Fake News Distorts Political Debate | Eastern North Carolina Now

    Publisher's note: This article appeared on John Hood's daily column in the Carolina Journal, which, because of Author / Publisher Hood, is linked to the John Locke Foundation.

    While the term "fake news" may be of recent vintage, the phenomenon isn't. For decades, policymakers in North Carolina and elsewhere have trafficked in poorly understood, misleading, or demonstrably false information - often unknowingly, although that's bad enough - and made poor decisions as a result.

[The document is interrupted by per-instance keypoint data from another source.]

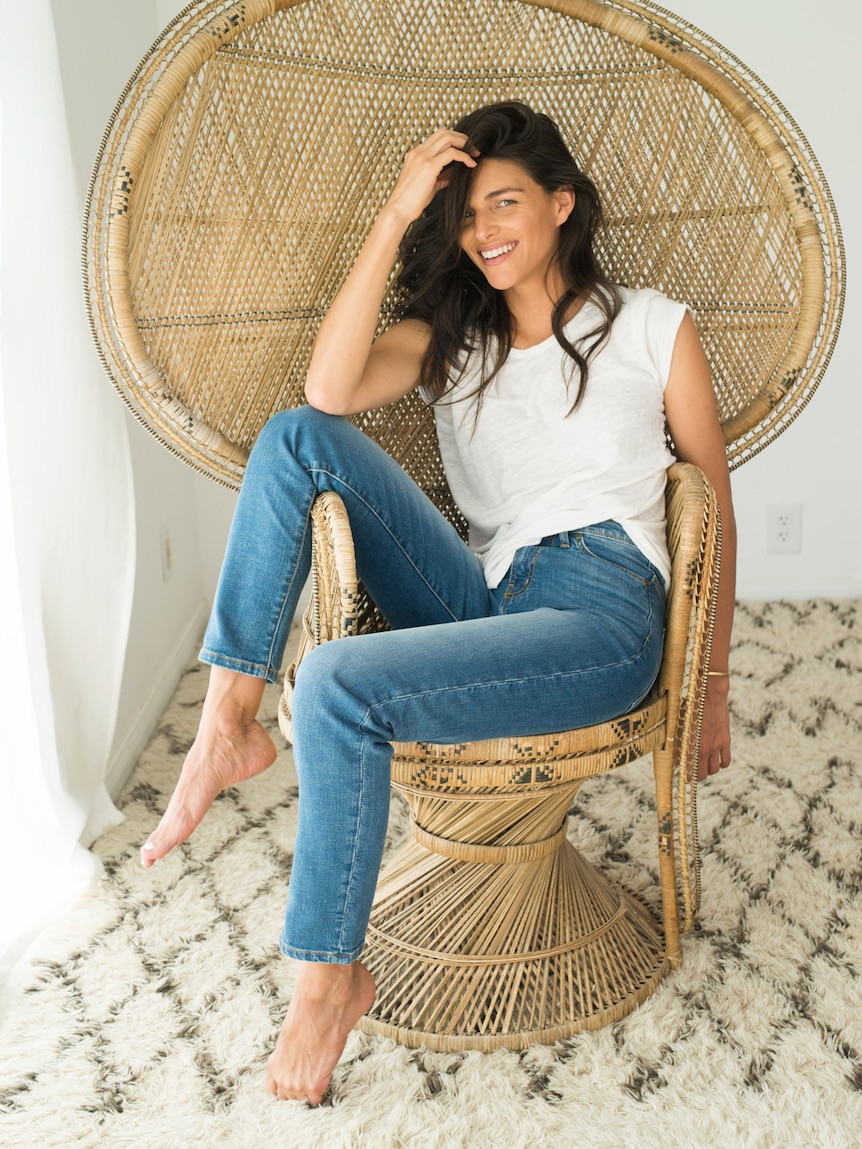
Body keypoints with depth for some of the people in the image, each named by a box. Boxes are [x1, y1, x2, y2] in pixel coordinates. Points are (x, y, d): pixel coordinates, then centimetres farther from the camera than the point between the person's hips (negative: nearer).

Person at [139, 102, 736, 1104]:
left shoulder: (651, 327, 12)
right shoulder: (446, 339, 19)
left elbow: (714, 505, 12)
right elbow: (331, 391, -4)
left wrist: (714, 683, 10)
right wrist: (397, 214, -5)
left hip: (604, 618, -4)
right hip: (482, 602, 4)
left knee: (338, 686, -27)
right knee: (295, 437, -13)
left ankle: (330, 974, -7)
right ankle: (228, 723, -17)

    A new survey from the U.S. Bureau of Labor Statistics exposed one of the most egregious recent examples: the notion of the "gig economy." For years, we've been told that the stable jobs our parents and grandparents once enjoyed are increasingly being replaced by short-term contracts, temp agencies, and the proliferation of independent contractors, many of whom would rather not own their own businesses but are forced to do so by heartless employers and inexorable economic forces.

    This is a factual claim, although hard facts have rarely been in evidence. The just-released BLS report represents the first large-scale survey of its kind in more than a decade. It shows that contingent work and independent contracting are not up. They are down.

    In May 2017, 1.3 percent of U.S. wage and salary workers reported that they had been in their jobs for no longer than a year and expect to keep their jobs for no longer than an additional year. The latest time BLS asked this question, in 2005, 1.8 percent of respondents fit this definition of contingent workers. In 1995, the share was 2.2 percent.

    When BLS broadened the definition to include independent contractors and the self-employed, as well as wage or salary workers who'd been in their current positions for more than a year, the share of contingent workers was 3.8 percent in 2017, 4.1 percent in 2005, and 4.9 percent in 1995. As for "alternative employment arrangements" in general, as BLS defined them, there are fewer independent contractors as a share of the workforce today than in 2005, and about the same number of on-call workers, employees of temp agencies, and people working for contract-services firms.

    Obviously, some professions and industries have become more likely to feature contingent workers and alternative arrangements over time, such as personal transportation. Uber drivers, usually working part-time to supplement their salaries from other jobs, have displaced some full-time cab drivers. But other sectors have moved in the opposite direction, toward full-time employment.

    Progressive and populist populations have frequently cited the expansion of the gig economy, and its supposedly pernicious effects, as a justification for pet policies ranging from expanding health insurance and job-training programs to strengthening labor unions and restricting international trade.

    But it turns out that not only has there been no expansion of the gig economy in the first place, but also many of the millions of people who do work that way actually prefer their current arrangements. Among independent contractors, for example, 79 percent said they'd rather work that way than be a traditional employee. And among temp workers, while a substantial number (46 percent) said they'd prefer a full-time job - and, of course, temp placements often lead in that direction - that's a lower share than in 2005.

    At least in the case of poverty statistics, also fraught with misunderstandings and misinterpretations, politicians have a better excuse: the official statistics are themselves flawed.

    Is poverty lower, higher, or about the same today as it was before the "War on Poverty" of the 1960s? If you go by the official measure, there hasn't been much improvement. But the official measure understates income, overstates inflation, and leaves out public-assistance programs such as Medicaid. Properly measured, the poverty rate is vastly lower today (less than 5 percent) than it was in the 1960s (30 percent).

    Whether the subject is employment, poverty, education, or health care, there will never be perfection in public discourse. We are all prone to making errors or missing important details. But at the very least, we should check our sources, define terms more precisely, and be particularly skeptical of gloomy claims about things being worse today than in the past. To be blunt, such claims are usually wrong.